• REQUIRED ACTION 1
In the basketball discussion, one commenter says it was not right to publicly suggest Freeman return sooner. What reason does that commenter give?
• REQUIRED ACTION 2
Reproduce the passage of the basketball discussion between "He should have been" and "White played poorly.", inclusive.

If he was such a good recruiter, the team would have been better, he couldn't carry Hops jock in recruiting.. That description of Red as an assistant is not really accurate.

I think if I want anyone to have success, a former player of mine and assistant would be the perfect option, and would be thrilled. So JB named him Associate HC so he could take over, knowing that he couldn't coach his way out of a wet paper bag and seeing him fail would justify JBs greatness?
I find it hard to believe JBs character would be that bad.

And what does this matter whether JB wanted his successor to be successful? Who cares, he's gone out to pasture.
 
I wanted to add that I agree with you about Freeman’s return. Since the extent of his injury and rehab timeframe was kept secret it wasn’t right to publicly suggest he come back sooner.

But it was flat out weird to keep trotting him out for pregame warmups then not play him. That’s simply not a normal way to manage an injury return.

He should have been back for Stonehill if he could have played. And I thought he should have started vs Clemson too. We went into a 12-3 early hole while White played poorly.

Just another brick in the wall of how this program seems to be run badly these days.
I don’t think I’ve ever seen a star player return from injury and not start but playe the majority of the game
 
I don’t think I’ve ever seen a star player return from injury and not start but playe the majority of the game
Same. When he didn’t start I figured he’d get something like 6-8 minutes each half as they eased him back. Instead he played 28 of the last 34 minutes of the game. It was nonsensical. But on brand for this program.
 
I don’t think I’ve ever seen a star player return from injury and not start but playe the majority of the game
i was thinking to myself when Donnie came back they would start him off slow maybe 10-15 minutes a game against a few scrub teams and have a traditional rehab stint. Nope goes against clemson and plays 34 minutes or something. It wouldnt shock me if he couldnt finish off the season. Knock on wood i hope he does.
 
I don’t read every thread, but I haven’t seen anything of the such. To the contrary, I think nearly everyone believes we built a better roster in the off season, and nearly everyone believed going into the season, if he can’t get this team to the dance, the plug should be pulled.

The Freeman injury isn’t an excuse. He’s clearly the most talented player on the team. He was the most talented player on the court yesterday.

Holding off on final opinions until he returns is a reasonable perspective.

• GIVEN INFORMATION
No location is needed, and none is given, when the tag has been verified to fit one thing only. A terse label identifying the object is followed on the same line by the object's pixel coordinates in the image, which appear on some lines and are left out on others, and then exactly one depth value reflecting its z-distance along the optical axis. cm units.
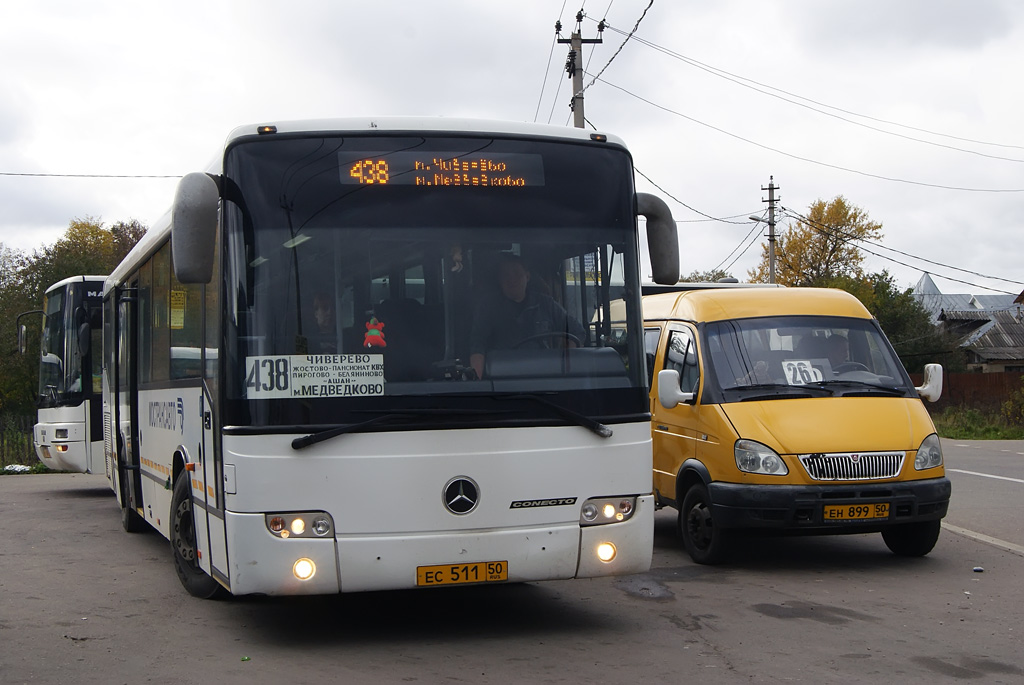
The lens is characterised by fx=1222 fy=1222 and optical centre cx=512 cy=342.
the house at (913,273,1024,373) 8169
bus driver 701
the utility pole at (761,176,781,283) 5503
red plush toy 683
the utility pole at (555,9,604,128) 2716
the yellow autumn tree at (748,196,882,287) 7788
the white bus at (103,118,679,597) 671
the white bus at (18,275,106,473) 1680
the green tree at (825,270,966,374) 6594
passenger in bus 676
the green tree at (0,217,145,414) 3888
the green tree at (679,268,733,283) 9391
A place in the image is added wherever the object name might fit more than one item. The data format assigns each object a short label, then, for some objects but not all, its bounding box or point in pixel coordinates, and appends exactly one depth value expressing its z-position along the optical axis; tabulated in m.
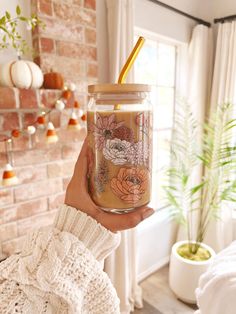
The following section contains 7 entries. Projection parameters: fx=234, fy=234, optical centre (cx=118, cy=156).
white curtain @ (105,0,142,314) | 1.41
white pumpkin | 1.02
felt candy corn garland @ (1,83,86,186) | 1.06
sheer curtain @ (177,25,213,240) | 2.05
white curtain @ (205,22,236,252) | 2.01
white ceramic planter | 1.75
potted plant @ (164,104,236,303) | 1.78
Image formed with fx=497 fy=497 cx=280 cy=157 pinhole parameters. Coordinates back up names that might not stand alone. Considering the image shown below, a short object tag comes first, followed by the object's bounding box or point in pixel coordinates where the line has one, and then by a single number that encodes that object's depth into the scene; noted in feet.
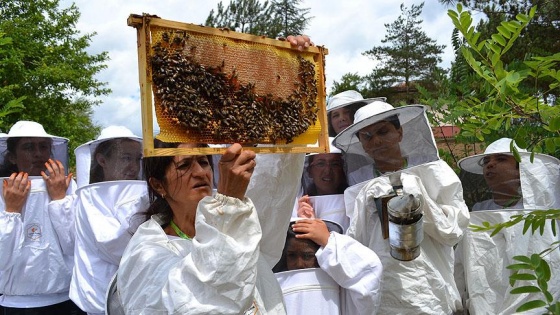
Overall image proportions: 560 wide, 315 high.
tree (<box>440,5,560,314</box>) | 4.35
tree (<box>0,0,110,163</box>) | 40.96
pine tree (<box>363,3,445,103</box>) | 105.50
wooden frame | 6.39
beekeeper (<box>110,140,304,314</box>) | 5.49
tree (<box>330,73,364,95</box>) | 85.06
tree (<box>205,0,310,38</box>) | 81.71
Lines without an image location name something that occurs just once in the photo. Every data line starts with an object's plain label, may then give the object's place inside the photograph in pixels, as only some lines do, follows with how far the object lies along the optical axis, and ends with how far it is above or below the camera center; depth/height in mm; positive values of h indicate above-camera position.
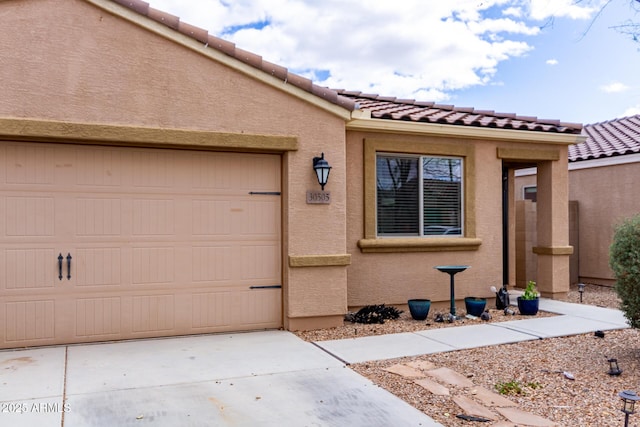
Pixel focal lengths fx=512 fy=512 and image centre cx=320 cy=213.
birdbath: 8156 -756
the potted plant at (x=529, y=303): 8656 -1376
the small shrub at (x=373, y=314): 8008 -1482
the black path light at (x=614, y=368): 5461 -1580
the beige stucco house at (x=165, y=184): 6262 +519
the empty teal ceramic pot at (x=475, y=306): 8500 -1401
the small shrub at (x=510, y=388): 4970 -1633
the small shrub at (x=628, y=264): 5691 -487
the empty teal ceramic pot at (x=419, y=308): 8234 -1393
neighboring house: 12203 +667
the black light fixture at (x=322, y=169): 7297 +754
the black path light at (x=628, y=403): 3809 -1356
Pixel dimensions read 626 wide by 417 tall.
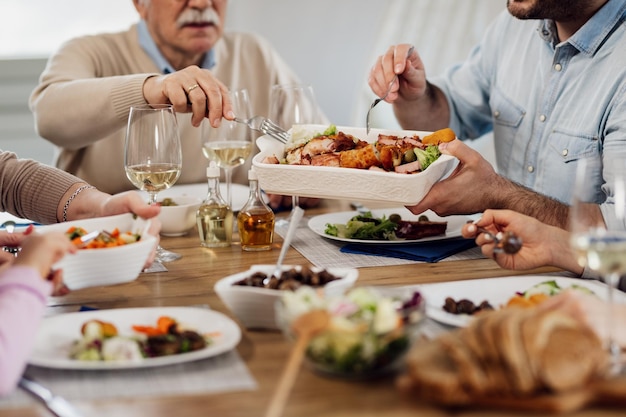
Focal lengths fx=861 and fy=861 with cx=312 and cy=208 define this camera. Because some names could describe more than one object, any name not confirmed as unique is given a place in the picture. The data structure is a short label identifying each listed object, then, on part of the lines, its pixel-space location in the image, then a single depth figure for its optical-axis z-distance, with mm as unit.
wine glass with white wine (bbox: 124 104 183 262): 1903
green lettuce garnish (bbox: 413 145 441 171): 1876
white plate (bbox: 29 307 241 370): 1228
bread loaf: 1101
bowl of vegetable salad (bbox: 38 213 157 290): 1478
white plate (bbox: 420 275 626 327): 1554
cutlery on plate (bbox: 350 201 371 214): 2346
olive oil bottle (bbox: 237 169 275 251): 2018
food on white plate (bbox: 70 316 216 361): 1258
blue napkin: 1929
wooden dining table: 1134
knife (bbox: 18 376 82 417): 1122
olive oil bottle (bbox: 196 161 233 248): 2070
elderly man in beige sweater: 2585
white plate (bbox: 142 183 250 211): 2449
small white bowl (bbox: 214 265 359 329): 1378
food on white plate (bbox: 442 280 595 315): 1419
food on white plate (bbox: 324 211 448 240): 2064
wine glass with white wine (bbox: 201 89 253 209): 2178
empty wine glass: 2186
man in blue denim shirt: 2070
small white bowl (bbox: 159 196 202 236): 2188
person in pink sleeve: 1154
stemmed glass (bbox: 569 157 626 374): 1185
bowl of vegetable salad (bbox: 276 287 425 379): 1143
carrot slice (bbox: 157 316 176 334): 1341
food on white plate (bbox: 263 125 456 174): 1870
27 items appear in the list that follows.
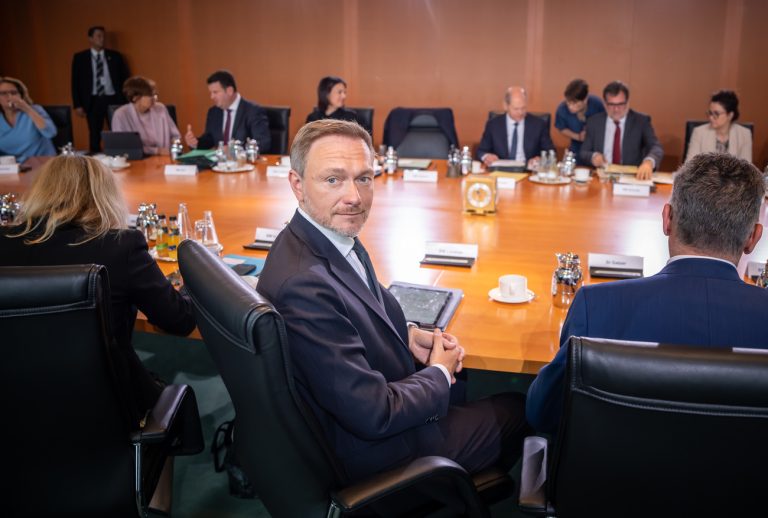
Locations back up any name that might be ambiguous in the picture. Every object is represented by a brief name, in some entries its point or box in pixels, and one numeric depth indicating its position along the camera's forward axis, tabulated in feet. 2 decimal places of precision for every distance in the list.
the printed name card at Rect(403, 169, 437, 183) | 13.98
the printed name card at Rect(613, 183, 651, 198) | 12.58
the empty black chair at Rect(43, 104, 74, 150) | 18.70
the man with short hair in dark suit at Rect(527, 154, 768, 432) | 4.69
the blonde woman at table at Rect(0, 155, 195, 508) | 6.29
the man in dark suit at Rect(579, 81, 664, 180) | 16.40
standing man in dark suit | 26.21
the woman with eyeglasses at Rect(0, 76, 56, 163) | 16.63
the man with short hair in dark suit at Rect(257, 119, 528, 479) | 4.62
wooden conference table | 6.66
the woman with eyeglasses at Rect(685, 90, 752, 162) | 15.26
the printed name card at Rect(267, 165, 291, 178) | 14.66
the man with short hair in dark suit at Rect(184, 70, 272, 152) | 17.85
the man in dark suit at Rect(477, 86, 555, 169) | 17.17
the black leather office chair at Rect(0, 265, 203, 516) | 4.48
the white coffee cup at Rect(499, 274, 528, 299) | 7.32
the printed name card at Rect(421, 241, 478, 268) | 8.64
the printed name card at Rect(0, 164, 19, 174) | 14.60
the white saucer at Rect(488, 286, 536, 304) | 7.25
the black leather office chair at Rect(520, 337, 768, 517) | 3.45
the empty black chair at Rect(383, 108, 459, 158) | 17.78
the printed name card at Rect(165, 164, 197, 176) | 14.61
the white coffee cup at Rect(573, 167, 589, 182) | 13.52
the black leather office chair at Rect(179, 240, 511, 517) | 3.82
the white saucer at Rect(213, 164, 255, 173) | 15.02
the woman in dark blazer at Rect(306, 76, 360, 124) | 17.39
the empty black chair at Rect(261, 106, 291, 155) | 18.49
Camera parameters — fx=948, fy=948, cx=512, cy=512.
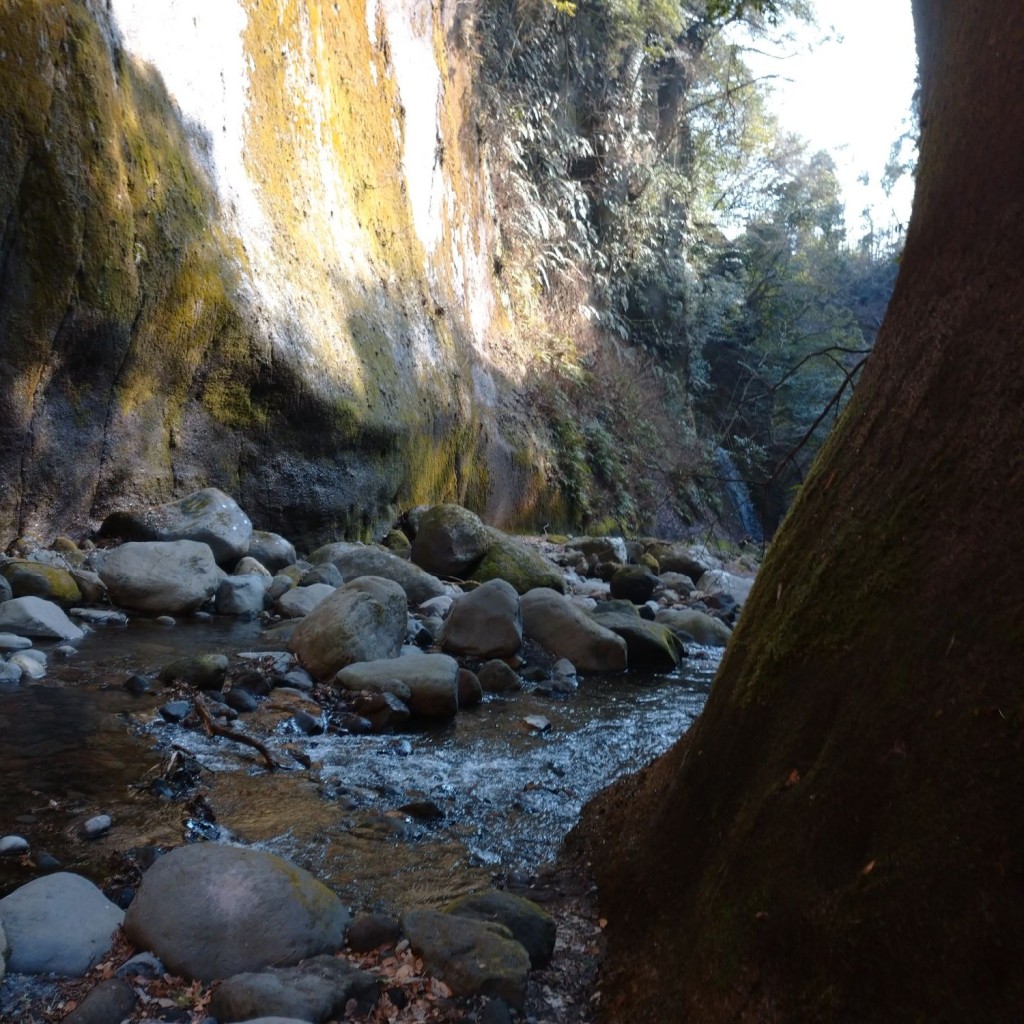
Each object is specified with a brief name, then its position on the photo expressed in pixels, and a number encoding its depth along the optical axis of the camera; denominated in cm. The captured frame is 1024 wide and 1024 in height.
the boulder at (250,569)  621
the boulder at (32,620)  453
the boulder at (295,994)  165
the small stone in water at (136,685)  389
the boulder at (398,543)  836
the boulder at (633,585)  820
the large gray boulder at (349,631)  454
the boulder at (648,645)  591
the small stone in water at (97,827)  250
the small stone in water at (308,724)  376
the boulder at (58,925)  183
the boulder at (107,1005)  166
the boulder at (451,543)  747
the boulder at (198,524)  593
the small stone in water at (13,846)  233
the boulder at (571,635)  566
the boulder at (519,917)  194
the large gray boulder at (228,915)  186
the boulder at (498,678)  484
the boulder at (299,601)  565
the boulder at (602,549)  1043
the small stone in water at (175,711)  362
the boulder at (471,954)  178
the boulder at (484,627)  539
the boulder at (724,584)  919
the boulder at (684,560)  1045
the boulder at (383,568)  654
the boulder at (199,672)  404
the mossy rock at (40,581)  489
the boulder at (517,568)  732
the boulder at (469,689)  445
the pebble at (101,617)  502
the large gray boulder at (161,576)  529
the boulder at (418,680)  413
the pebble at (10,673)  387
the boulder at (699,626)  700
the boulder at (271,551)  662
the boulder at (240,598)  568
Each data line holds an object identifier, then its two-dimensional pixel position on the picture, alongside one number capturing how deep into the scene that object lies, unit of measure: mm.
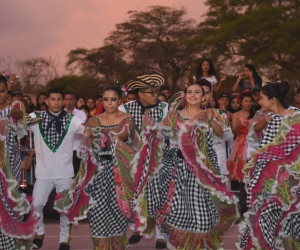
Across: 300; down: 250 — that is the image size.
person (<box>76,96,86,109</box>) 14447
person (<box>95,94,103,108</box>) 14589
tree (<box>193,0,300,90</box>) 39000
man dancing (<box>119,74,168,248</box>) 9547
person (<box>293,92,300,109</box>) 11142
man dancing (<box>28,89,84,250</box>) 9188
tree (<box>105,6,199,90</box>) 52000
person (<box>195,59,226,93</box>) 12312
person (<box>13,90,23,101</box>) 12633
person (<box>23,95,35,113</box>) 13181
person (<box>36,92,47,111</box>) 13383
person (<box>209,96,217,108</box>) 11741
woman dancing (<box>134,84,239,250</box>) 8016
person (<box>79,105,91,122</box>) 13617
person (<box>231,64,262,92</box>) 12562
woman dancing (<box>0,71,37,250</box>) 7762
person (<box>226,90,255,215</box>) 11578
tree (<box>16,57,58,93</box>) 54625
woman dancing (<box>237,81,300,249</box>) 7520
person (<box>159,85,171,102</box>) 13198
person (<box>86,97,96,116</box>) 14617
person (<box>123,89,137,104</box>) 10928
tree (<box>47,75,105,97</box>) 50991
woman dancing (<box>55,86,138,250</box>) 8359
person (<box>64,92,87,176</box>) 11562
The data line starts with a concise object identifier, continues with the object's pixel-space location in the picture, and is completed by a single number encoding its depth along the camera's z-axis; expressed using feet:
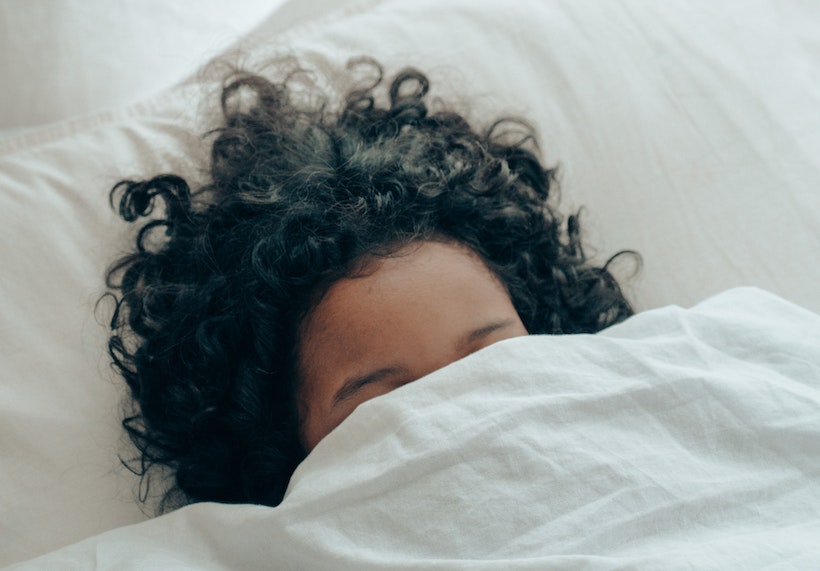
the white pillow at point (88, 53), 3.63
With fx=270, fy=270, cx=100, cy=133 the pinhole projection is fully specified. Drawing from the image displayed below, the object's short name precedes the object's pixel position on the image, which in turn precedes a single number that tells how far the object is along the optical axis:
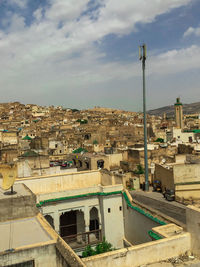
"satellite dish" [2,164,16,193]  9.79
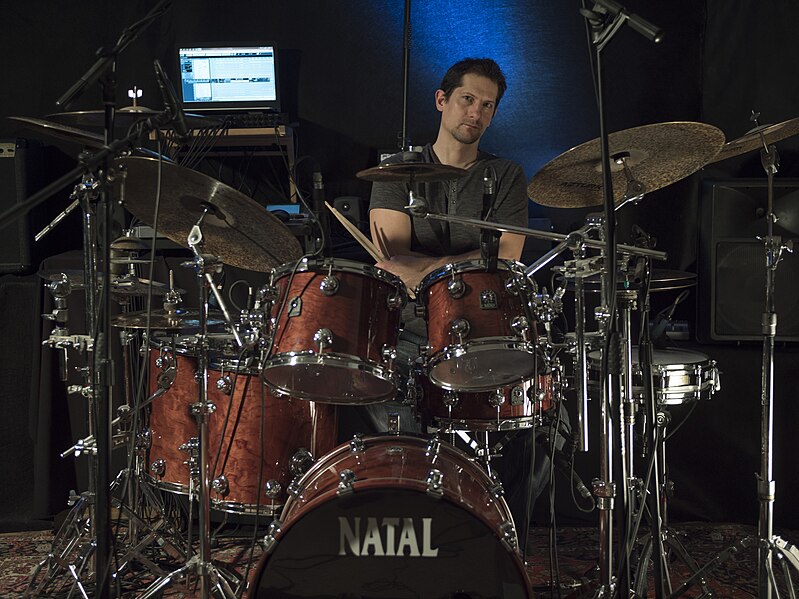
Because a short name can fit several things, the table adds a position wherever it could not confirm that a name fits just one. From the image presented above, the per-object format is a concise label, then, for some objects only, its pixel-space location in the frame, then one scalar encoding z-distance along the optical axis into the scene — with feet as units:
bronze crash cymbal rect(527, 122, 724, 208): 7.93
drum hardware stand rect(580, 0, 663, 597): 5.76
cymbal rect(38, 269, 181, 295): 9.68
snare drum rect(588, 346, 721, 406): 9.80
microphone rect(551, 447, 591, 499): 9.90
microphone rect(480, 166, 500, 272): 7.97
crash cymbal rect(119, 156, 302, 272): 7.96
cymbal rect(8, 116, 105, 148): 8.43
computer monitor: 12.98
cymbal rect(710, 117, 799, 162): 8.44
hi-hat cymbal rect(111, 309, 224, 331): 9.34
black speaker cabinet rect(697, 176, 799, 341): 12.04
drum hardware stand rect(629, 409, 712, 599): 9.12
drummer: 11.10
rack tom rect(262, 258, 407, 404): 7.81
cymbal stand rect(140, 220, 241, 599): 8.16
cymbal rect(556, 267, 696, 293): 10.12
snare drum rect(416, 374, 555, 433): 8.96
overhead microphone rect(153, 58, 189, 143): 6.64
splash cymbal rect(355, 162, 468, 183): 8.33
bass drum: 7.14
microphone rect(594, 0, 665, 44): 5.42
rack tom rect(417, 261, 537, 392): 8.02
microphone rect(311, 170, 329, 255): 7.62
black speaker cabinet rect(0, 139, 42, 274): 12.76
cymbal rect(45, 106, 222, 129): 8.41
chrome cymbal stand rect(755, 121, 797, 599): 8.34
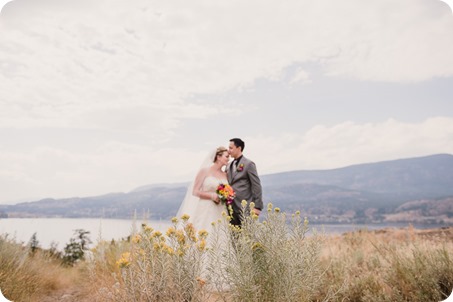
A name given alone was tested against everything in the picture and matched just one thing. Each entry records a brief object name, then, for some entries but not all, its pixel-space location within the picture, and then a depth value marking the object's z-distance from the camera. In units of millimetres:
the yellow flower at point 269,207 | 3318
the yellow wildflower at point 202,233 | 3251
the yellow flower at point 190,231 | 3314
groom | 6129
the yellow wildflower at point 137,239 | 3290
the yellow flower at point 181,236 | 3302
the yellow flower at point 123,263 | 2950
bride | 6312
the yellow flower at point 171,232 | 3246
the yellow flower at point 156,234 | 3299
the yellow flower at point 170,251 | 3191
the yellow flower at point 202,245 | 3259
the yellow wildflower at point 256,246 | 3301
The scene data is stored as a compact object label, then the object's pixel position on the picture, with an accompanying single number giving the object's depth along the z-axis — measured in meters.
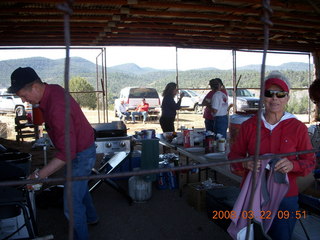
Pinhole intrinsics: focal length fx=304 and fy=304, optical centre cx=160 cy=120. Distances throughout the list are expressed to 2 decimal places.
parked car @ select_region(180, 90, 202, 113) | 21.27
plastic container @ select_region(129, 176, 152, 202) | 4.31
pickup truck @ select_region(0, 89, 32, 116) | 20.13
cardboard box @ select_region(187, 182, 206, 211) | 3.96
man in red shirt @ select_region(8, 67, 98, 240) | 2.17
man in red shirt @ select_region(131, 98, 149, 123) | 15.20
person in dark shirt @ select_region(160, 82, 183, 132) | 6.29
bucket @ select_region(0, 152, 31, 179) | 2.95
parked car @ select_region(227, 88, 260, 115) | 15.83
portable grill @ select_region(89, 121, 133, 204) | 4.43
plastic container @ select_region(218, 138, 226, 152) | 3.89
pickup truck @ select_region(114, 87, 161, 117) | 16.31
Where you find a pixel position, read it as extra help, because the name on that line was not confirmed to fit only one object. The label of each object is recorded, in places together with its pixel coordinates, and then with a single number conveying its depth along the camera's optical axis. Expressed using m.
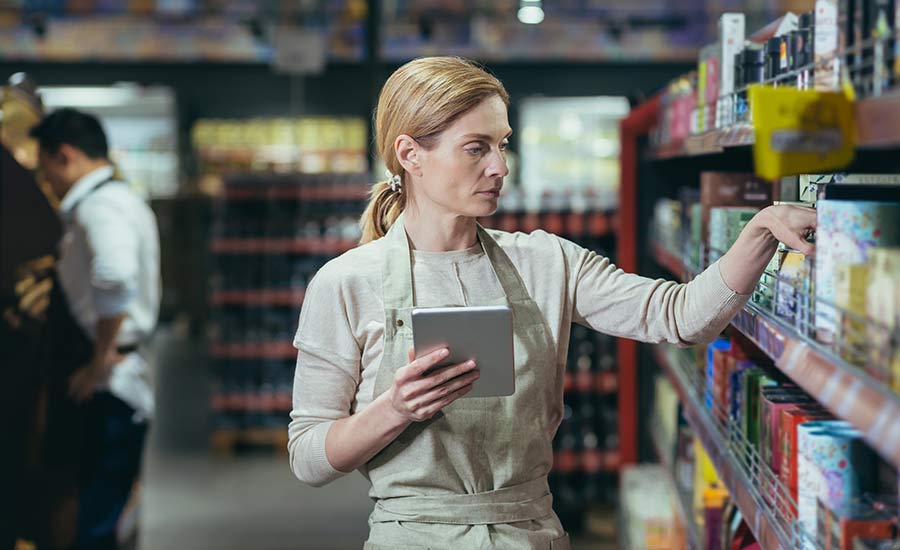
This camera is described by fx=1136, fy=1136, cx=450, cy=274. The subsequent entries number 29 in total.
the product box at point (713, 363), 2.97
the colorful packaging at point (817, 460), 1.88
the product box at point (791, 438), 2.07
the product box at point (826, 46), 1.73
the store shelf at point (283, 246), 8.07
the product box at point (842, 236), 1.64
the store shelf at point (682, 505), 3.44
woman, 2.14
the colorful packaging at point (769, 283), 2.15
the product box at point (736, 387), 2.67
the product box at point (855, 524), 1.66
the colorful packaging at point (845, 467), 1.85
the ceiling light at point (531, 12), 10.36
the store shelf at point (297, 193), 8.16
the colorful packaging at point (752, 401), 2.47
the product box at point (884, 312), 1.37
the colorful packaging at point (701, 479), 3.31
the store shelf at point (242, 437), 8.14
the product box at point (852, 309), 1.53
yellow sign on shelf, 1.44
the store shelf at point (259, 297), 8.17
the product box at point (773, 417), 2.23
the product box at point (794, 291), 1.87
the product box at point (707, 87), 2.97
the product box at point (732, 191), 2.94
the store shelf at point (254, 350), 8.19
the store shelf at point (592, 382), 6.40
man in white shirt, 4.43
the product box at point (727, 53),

• ANSWER BOX 1
The commenter says it was not right because the extent of Freeman's injury and his rehab timeframe had been kept secret.

• ANSWER BOX 2
He should have been back for Stonehill if he could have played. And I thought he should have started vs Clemson too. We went into a 12-3 early hole while White played poorly.